Saturday, March 30, 2013

North Carolina governor’s latest moves alienate Latino and LGBT communities


By Arturo Garcia/Raw Story
Members of both the LGBT and Latino communities in North Carolina were taken aback by recent decisions by Gov. Pat McCrory’s (R) that are seemingly hostile to them.
McClatchy Newspapers reported on Friday that McCrory shuttered the state office for Latino affairs, saying through a spokesperson that his administration would rely on an advisory council to handle issues related to the state’s Latino population.
“We are committed to serving the needs of all of North Carolina’s citizens,” spokesperson Thomas Stith said. “We don’t segment our constituents by race or cultural background any more than we separate them by age or gender.”

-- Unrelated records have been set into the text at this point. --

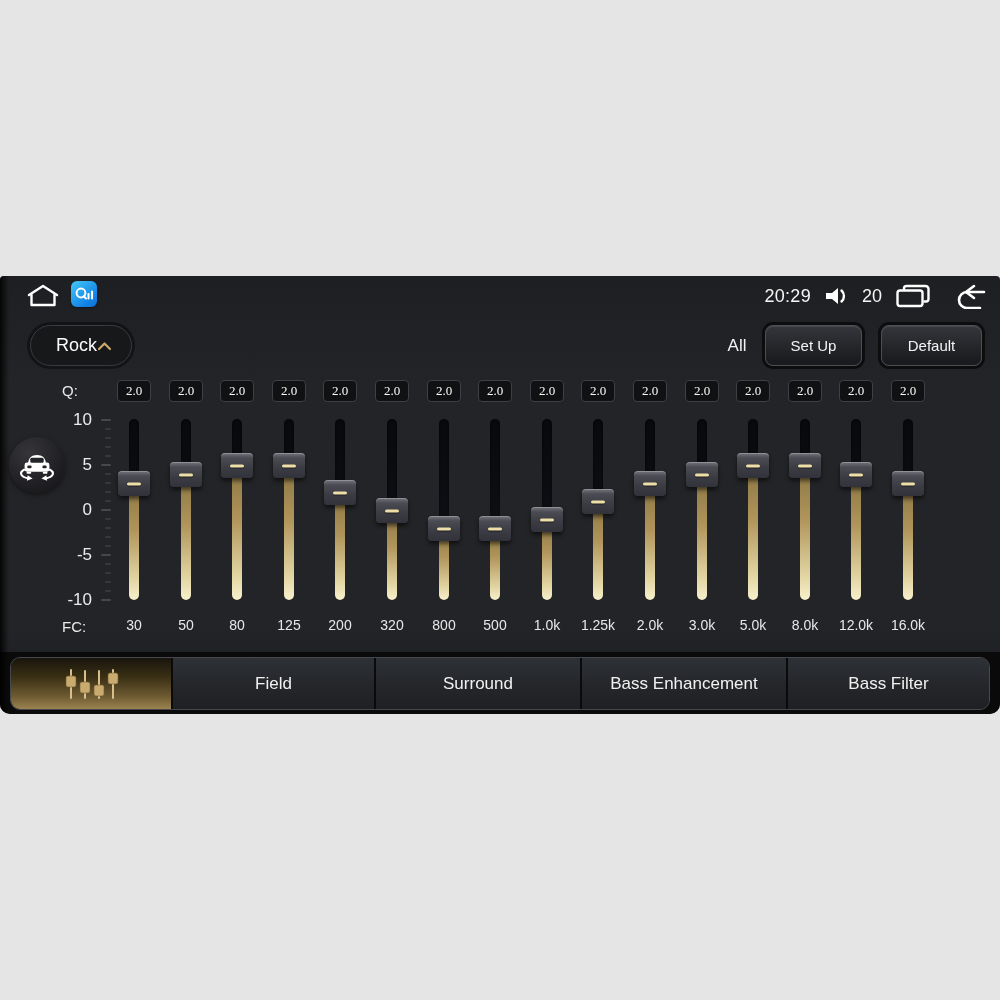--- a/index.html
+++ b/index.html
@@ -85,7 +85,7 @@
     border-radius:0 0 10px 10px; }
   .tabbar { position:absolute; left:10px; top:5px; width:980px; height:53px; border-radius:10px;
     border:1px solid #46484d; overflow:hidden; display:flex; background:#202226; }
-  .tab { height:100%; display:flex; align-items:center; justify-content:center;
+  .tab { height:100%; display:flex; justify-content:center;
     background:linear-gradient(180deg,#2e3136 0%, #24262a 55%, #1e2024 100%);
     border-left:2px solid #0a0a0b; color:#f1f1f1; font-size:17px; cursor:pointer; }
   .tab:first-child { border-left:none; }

McCrory shuttering the office comes on the heels of his recent attempt to brand drivers licenses for undocumented immigrants with a pink stripe and the phrase “NO LEGAL STATUS,” which immigration advocates took as a sign McCrory wanted to perpetuate a stigma against immigrants, even those participating in the government’s Deferred Action For Childhood Arrivals program, which grants qualified immigrants two-year work visas.
Latino advocates pointed out that McCrory closed the office at a time when the Republican party has expressed more interest in reaching out to Latino communities.
“To close the office of Hispanic affairs only goes to confirm what many people suspect in our state,” said Jess George, executive director of the Charlotte-based Latin American Coalition.“Which is that, despite movement with the Republican Party at the national level towards more bipartisan solutions around comprehensive immigration reform, North Carolina conservatives don’t seem to have gotten the same memo.”
According to The Huffington Post, McCrory also nominated attorney A. L. “Buddy” Collins, who has a record of opposing legislation that would protect LGBT students from bullying, to the state board of education. Collins is currently a member of the board of education for Winston-Salem/Forsyth County.
“Buddy Collins has always been a retrograde voice, inimical to the interests of youth, on the school board,” said Eliza Byard, executive director of the Gay, Lesbian and Straight Education Network (GLSEN).
In February 2002, Collins opposed efforts by GLSEN to have sexual orientation be covered under the county board’s non-discrimination policy.
“I think it has everything to do with whether people who are gay and lesbian have some sort of special right that everybody else doesn’t,” Collins said at the time. “This request could have been made by people with overweight children or kids with glasses or any other thing that children pick on other children for.”
In an April 2002 column for the Winston-Salem Journal, the Post reported, Collins also accused GLSEN of using public schools “as a place to seek acceptance of its sexual practices” and of using public workshops to expose children to “dangerous homosexual sex acts.”
Collins must still be approved by the state’s Republican-dominated General Assembly.